Ancak son günlerde tanık olmaya başladığımız hadiseler, biz gazetecilerin dikkatini çekmiş ve hepimizi ziyadesiyle kaygılandırmıştır.
Yaklaşık 102 yıldan bu yana yüzlerce meslektaşımızı sonsuzluğa uğurlayan biz gazeteciler, Türkiye’de meydana gelen her türlü çekişmenin mağduru olmuş kesim olarak dikkat çekmekteyiz.
1960, 1971, 1980 ve 1997 yıllarında meydana gelen askeri müdahalelerin en öncelikli mağdurları olan biz gazeteciler, Türkiye’de yine aynı günleri yaşamayı istemiyoruz. Hatta o günlere benzer her türlü girişime en başta karşı çıkacak kesim, yine biz gazetecileriz. Fakat gazeteciler olarak, yalnızca askeri müdahale dönemlerinde değil, çeşitli partilerin iktidarları döneminde de birtakım baskılara ve sansürlenmelere maruz kalmış olmanın acısını yaşadık…
Son olarak henüz somutlaştırılamamış olan nedenlerden dolayı tutuklanan iki gazeteci arkadaşımızın maruz kaldığı durumun tüm meslektaşlarımız tarafından kaygıyla izlendiğine inanmaktayız.
Değerli meslektaşımız Mustafa Balbay’la başlayan bu süreç, kamu vicdanını ziyadesiyle yaralamış durumdaydı. Balbay’ın ardından Soner Yalçın ve ekibinin tutuklanması bu yarayı iyiden iyiye derinleştirmiştir. Nihayetinde Nedim Şener ve Ahmet Şık’ın tutuklanması ise kamu vicdanındaki yarayı adeta kapanamaz hale getirmiştir.
Sayın Cumhurbaşkanı’nın bile kaygıyla izlediği bir gelişmeyi, bizim sükûnetle karşılamamız zaten beklenemez. Siyasi partisi, dünya görüşü, inancı, dili ve dini her ne olursa bir gazetecinin tutuklanması, o ülke insanının önemli bir kısmını vicdanen rahatsız edecektir.

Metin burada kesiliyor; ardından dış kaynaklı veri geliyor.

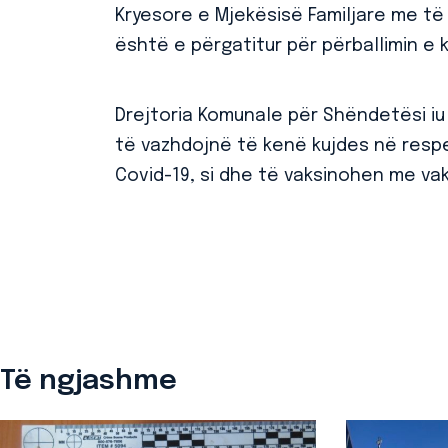
Kryesore e Mjekësisë Familjare me të 
është e përgatitur për përballimin e k
Drejtoria Komunale për Shëndetësi iu 
të vazhdojnë të kenë kujdes në resp
Covid-19, si dhe të vaksinohen me vak
Të ngjashme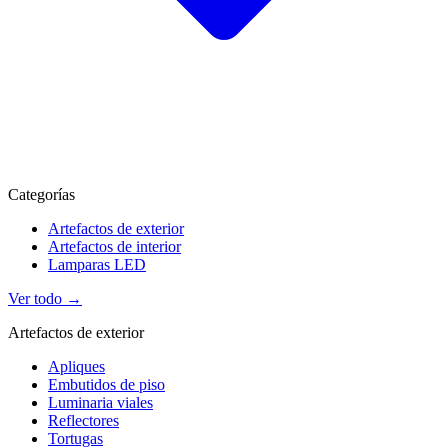
Categorías
Artefactos de exterior
Artefactos de interior
Lamparas LED
Ver todo →
Artefactos de exterior
Apliques
Embutidos de piso
Luminaria viales
Reflectores
Tortugas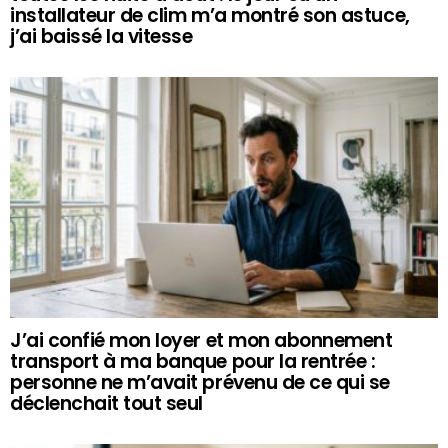
installateur de clim m’a montré son astuce,
j’ai baissé la vitesse
J’ai confié mon loyer et mon abonnement
transport à ma banque pour la rentrée :
personne ne m’avait prévenu de ce qui se
déclenchait tout seul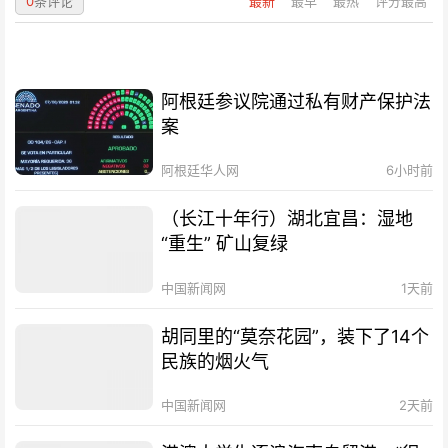
0
条评论
最新
最早
最热
评分最高
阿根廷参议院通过私有财产保护法
案
阿根廷华人网
6小时前
（长江十年行）湖北宜昌：湿地
“重生” 矿山复绿
中国新闻网
1天前
胡同里的“莫奈花园”，装下了14个
民族的烟火气
中国新闻网
2天前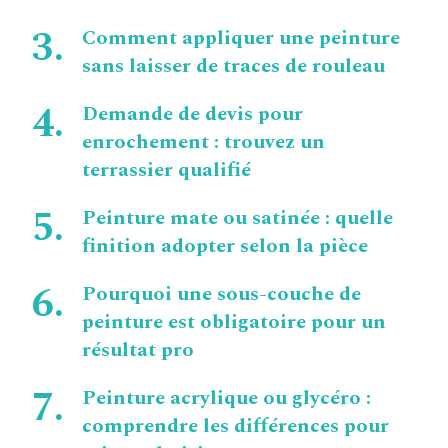
Comment appliquer une peinture
sans laisser de traces de rouleau
Demande de devis pour
enrochement : trouvez un
terrassier qualifié
Peinture mate ou satinée : quelle
finition adopter selon la pièce
Pourquoi une sous-couche de
peinture est obligatoire pour un
résultat pro
Peinture acrylique ou glycéro :
comprendre les différences pour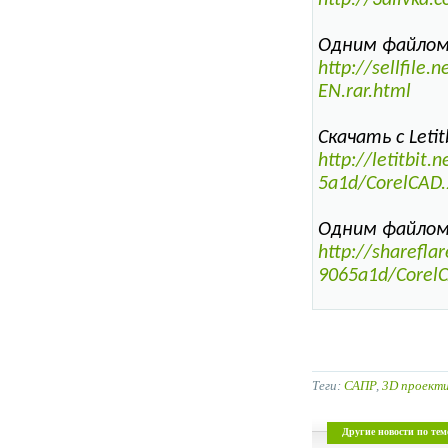
http://3alivka.
Одним файлом S
http://sellfile
EN.rar.html
Скачать с Letitb
http://letitbi
5a1d/CorelCAD.
Одним файлом S
http://sharefl
9065a1d/CorelC
Теги:
САПР
,
3D проект
Другие новости по тем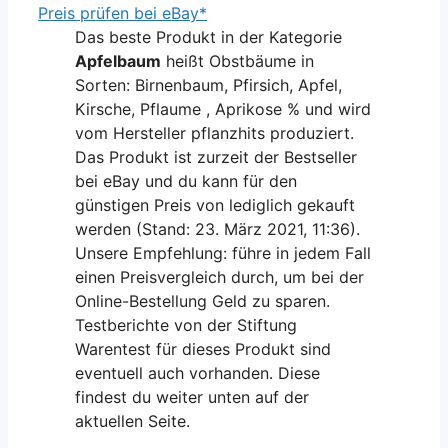
Preis prüfen bei eBay*
Das beste Produkt in der Kategorie
Apfelbaum
heißt Obstbäume in
Sorten: Birnenbaum, Pfirsich, Apfel,
Kirsche, Pflaume , Aprikose % und wird
vom Hersteller pflanzhits produziert.
Das Produkt ist zurzeit der Bestseller
bei eBay und du kann für den
günstigen Preis von lediglich gekauft
werden (Stand: 23. März 2021, 11:36).
Unsere Empfehlung: führe in jedem Fall
einen Preisvergleich durch, um bei der
Online-Bestellung Geld zu sparen.
Testberichte von der Stiftung
Warentest für dieses Produkt sind
eventuell auch vorhanden. Diese
findest du weiter unten auf der
aktuellen Seite.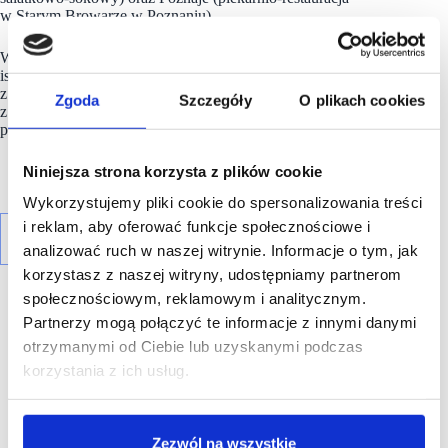
w Starym Browarze w Poznaniu)
W planach
ENATA BREAD
jest z jednej strony rozwój
istniejących konceptów, w tym zwiększenie liczby lokali,
z drugiej zaś stworzenie zupełnie nowych – także
Zgoda
Szczegóły
O plikach cookies
z wykorzystaniem nowoczesnych technologii w zakresie
produkcji, logistyki, zarządzania i sprzedaży.
Niniejsza strona korzysta z plików cookie
Wykorzystujemy pliki cookie do spersonalizowania treści
i reklam, aby oferować funkcje społecznościowe i
analizować ruch w naszej witrynie. Informacje o tym, jak
korzystasz z naszej witryny, udostępniamy partnerom
społecznościowym, reklamowym i analitycznym.
Partnerzy mogą połączyć te informacje z innymi danymi
otrzymanymi od Ciebie lub uzyskanymi podczas
korzystania z ich usług.
R E K L A M A
Zezwól na wszystkie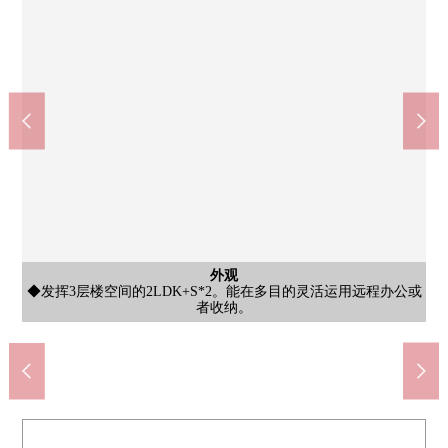
含有前面道路的外观
外观
外观
外观
◆在约15.6张塌塌米LDK采用生活INN楼梯，家族的交流是自然和
◆在约6.5张塌塌米西式房间设置步入式衣帽间。兼备了收纳力和
◆发挥3层楼空间的2LDK+S*2。能在多目的灵活运用远程办公或
◆有前面道路约6.0m的舒适的位置。也容易做车的进出，有开放
含有前面道路的外观
含有前面道路的外观
含有前面道路的外观
含有前面道路的外观
含有前面道路的外观
外观
外观
外观
外观
外观
◆是兼备充实的设备和功能性以及使用方便的新房独栋住宅。
◆前面道路的面积与众不同的舒适位于某一个街景的一角。
◆有纵向分生活空间的只有3层楼才能做到的弛张的房型。
◆根据有舒适的道路幅员，开放性的街景明亮地展开。
◆周围是成熟稳重的住宅区。平稳的居住环境是魅力。
◆面向开放性的前面道路，身体感觉能在当地要面积。
◆对家务流迹线，也被考虑的容易使用的制订计划。
◆道路宽度被结实地确保，是无压迫感的居住环境。
◆也支持有停车位的(出自车型的)蜷曲者如果。
◆被南侧阳台明亮地实现通风好的住空間。
7-Eleven练马高松6丁目商店(约350m)
Welcia练马高松商店(约70m)
练马区立北原小学(约450m)
练马区立谷原中学(约500m)
区立春天的风公园(约650m)
ＯＫ土支田商店(约550m)
感觉的居住环境是魅力。
练马高松邮局(约240m)
光之丘IMA(约1200m)
出生的设计。
者收纳。
居住性。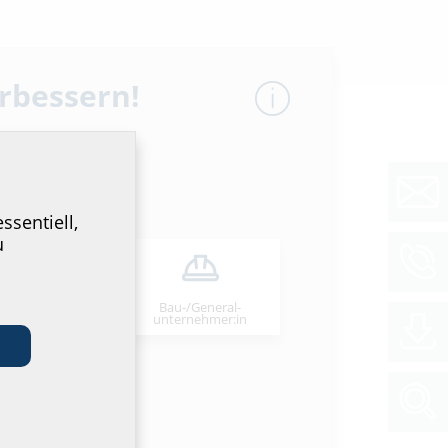
erbessern!
ssentiell,
GTIN
u
52487062329
Bau-/General­
stallateur:in
unternehmer:in
52487062336
52487062343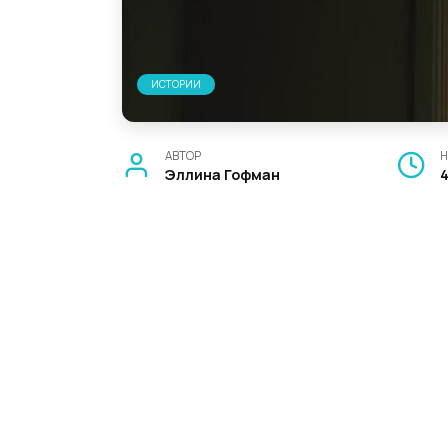
ИСТОРИИ
АВТОР
Н
Эллина Гофман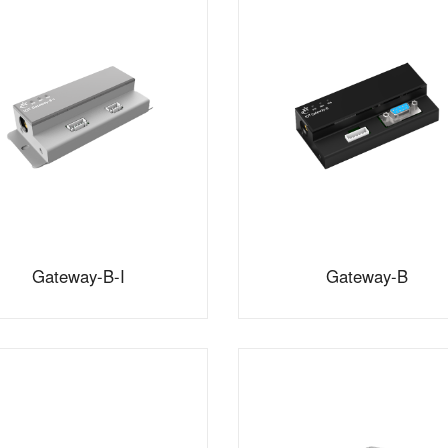
Gateway-B-I
Gateway-B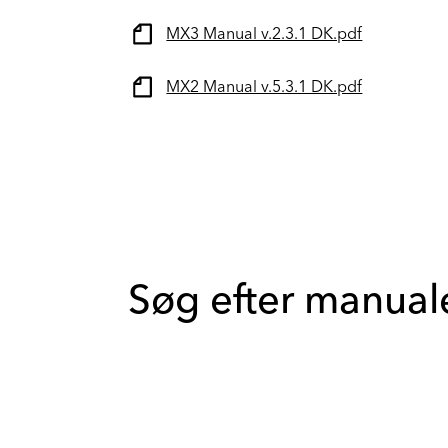
MX3 Manual v.2.3.1 DK.pdf
MX2 Manual v.5.3.1 DK.pdf
Søg efter manual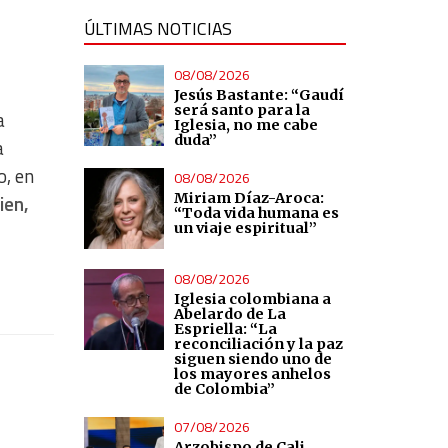
ÚLTIMAS NOTICIAS
08/08/2026
Jesús Bastante: “Gaudí
será santo para la
a
Iglesia, no me cabe
duda”
a
o, en
08/08/2026
Miriam Díaz-Aroca:
ien,
“Toda vida humana es
un viaje espiritual”
08/08/2026
Iglesia colombiana a
Abelardo de La
Espriella: “La
reconciliación y la paz
siguen siendo uno de
los mayores anhelos
de Colombia”
07/08/2026
Arzobispo de Cali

Çünkü bir gazetecinin tutuklanması, yalnızca o gazetecinin özgürlüğünün kısıtlanması değil, vatandaşların haber kaynağının da kısıtlanması anlamına gelecektir, tıpkı bugün ülkemizde tanık olduğumuz gibi…
Her fırsatta biz basın mensuplarının tarafsız olması gerektiğini vurgulayan, iktidarından muhalefetine tüm siyasi partilerden aynı tarafsızlığı şimdi de biz bekliyoruz.
Her şeyden öte; yaşayan tek basın kahramanımızın tutuklanması, İçişleri Bakanımız Sayın Beşir Atalay’ın dile getirdiği “Türkiye’deki basın özgürlüğü Amerika’dakinden daha fazla” söylemiyle tam bir tezatlık yaratmaktadır.
En başta da ifade ettiğimiz gibi tek amacı; vatandaşlara doğru haberi ulaştırmak olan biz basın emekçileri, biz fikir işçileri, düşüncelerimizden ya da doğru habere ulaşmak için yaptığımız araştırmalardan dolayı tutuklanacaksak; bu mesleği icra etmemizin hiçbir anlamı kalmayacaktır.
Bu nedenle şu an tutuklu bulunan meslektaşlarımızın yeniden özgürlüklerine kavuşabilmesi için tüm yetkilileri üzerine düşeni yapmaya davet ederken, meslektaşlarımız serbest bırakılana kadar kaygımızın ve tepkimizin devam edeceğini tüm kamuoyunun bilmesini istiyoruz…” denildi.